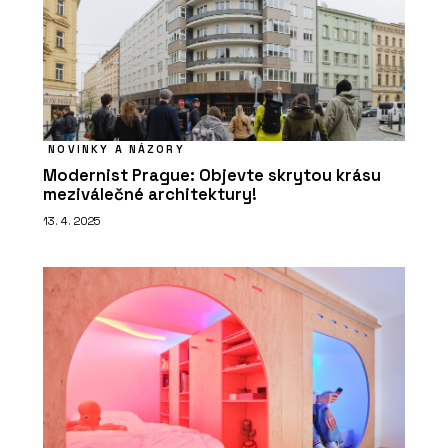
NOVINKY A NÁZORY
Modernist Prague: Objevte skrytou krásu
meziválečné architektury!
13. 4. 2025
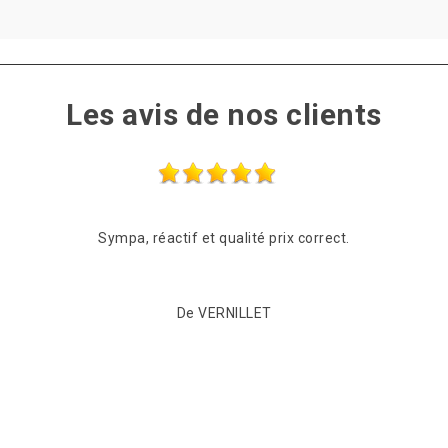
Les avis de nos clients
Sympa, réactif et qualité prix correct.
De VERNILLET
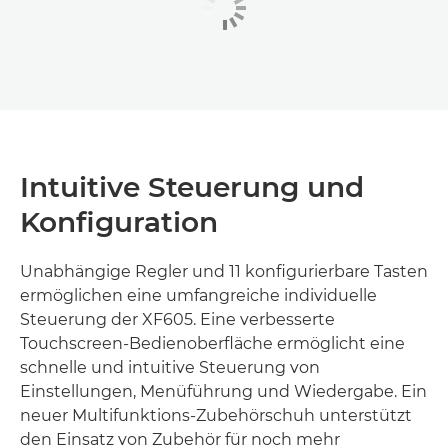
Intuitive Steuerung und
Konfiguration
Unabhängige Regler und 11 konfigurierbare Tasten
ermöglichen eine umfangreiche individuelle
Steuerung der XF605. Eine verbesserte
Touchscreen-Bedienoberfläche ermöglicht eine
schnelle und intuitive Steuerung von
Einstellungen, Menüführung und Wiedergabe. Ein
neuer Multifunktions-Zubehörschuh unterstützt
den Einsatz von Zubehör für noch mehr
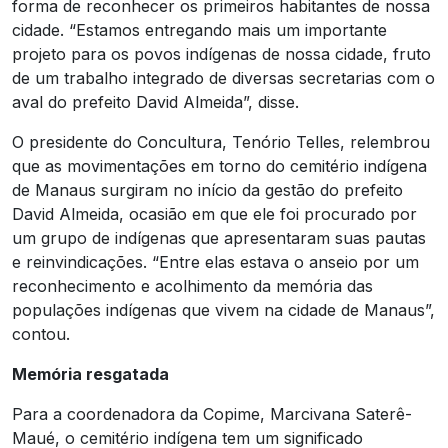
forma de reconhecer os primeiros habitantes de nossa
cidade. “Estamos entregando mais um importante
projeto para os povos indígenas de nossa cidade, fruto
de um trabalho integrado de diversas secretarias com o
aval do prefeito David Almeida”, disse.
O presidente do Concultura, Tenório Telles, relembrou
que as movimentações em torno do cemitério indígena
de Manaus surgiram no início da gestão do prefeito
David Almeida, ocasião em que ele foi procurado por
um grupo de indígenas que apresentaram suas pautas
e reinvindicações. “Entre elas estava o anseio por um
reconhecimento e acolhimento da memória das
populações indígenas que vivem na cidade de Manaus”,
contou.
Memória resgatada
Para a coordenadora da Copime, Marcivana Saterê-
Maué, o cemitério indígena tem um significado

# [Request]
Copy every line of text from the listing above word for word, keeping each line as it is, and leave the pictures out.

# [Reply]
NOVINKY A NÁZORY
Modernist Prague: Objevte skrytou krásu
meziválečné architektury!
13. 4. 2025
Les avis de nos clients
Sympa, réactif et qualité prix correct.
De VERNILLET
Intuitive Steuerung und
Konfiguration
Unabhängige Regler und 11 konfigurierbare Tasten
ermöglichen eine umfangreiche individuelle
Steuerung der XF605. Eine verbesserte
Touchscreen-Bedienoberfläche ermöglicht eine
schnelle und intuitive Steuerung von
Einstellungen, Menüführung und Wiedergabe. Ein
neuer Multifunktions-Zubehörschuh unterstützt
den Einsatz von Zubehör für noch mehr
forma de reconhecer os primeiros habitantes de nossa
cidade. “Estamos entregando mais um importante
projeto para os povos indígenas de nossa cidade, fruto
de um trabalho integrado de diversas secretarias com o
aval do prefeito David Almeida”, disse.
O presidente do Concultura, Tenório Telles, relembrou
que as movimentações em torno do cemitério indígena
de Manaus surgiram no início da gestão do prefeito
David Almeida, ocasião em que ele foi procurado por
um grupo de indígenas que apresentaram suas pautas
e reinvindicações. “Entre elas estava o anseio por um
reconhecimento e acolhimento da memória das
populações indígenas que vivem na cidade de Manaus”,
contou.
Memória resgatada
Para a coordenadora da Copime, Marcivana Saterê-
Maué, o cemitério indígena tem um significado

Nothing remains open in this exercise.